Job item:
Return every line of text in the items below without any changes, and leave the pictures out of your answer.

Data extracts:
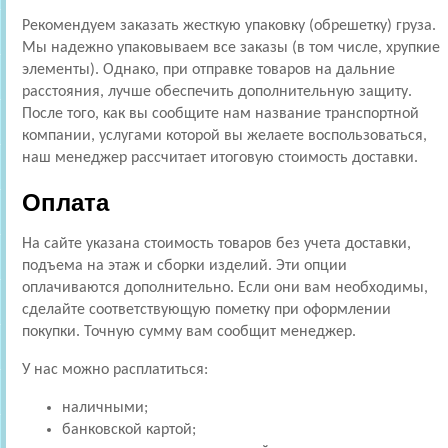
Рекомендуем заказать жесткую упаковку (обрешетку) груза.
Мы надежно упаковываем все заказы (в том числе, хрупкие
элементы). Однако, при отправке товаров на дальние
расстояния, лучше обеспечить дополнительную защиту.
После того, как вы сообщите нам название транспортной
компании, услугами которой вы желаете воспользоваться,
наш менеджер рассчитает итоговую стоимость доставки.
Оплата
На сайте указана стоимость товаров без учета доставки,
подъема на этаж и сборки изделий. Эти опции
оплачиваются дополнительно. Если они вам необходимы,
сделайте соответствующую пометку при оформлении
покупки. Точную сумму вам сообщит менеджер.
У нас можно расплатиться:
наличными;
банковской картой;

Solution to this exercise:
Рекомендуем заказать жесткую упаковку (обрешетку) груза.
Мы надежно упаковываем все заказы (в том числе, хрупкие
элементы). Однако, при отправке товаров на дальние
расстояния, лучше обеспечить дополнительную защиту.
После того, как вы сообщите нам название транспортной
компании, услугами которой вы желаете воспользоваться,
наш менеджер рассчитает итоговую стоимость доставки.
Оплата
На сайте указана стоимость товаров без учета доставки,
подъема на этаж и сборки изделий. Эти опции
оплачиваются дополнительно. Если они вам необходимы,
сделайте соответствующую пометку при оформлении
покупки. Точную сумму вам сообщит менеджер.
У нас можно расплатиться:
наличными;
банковской картой;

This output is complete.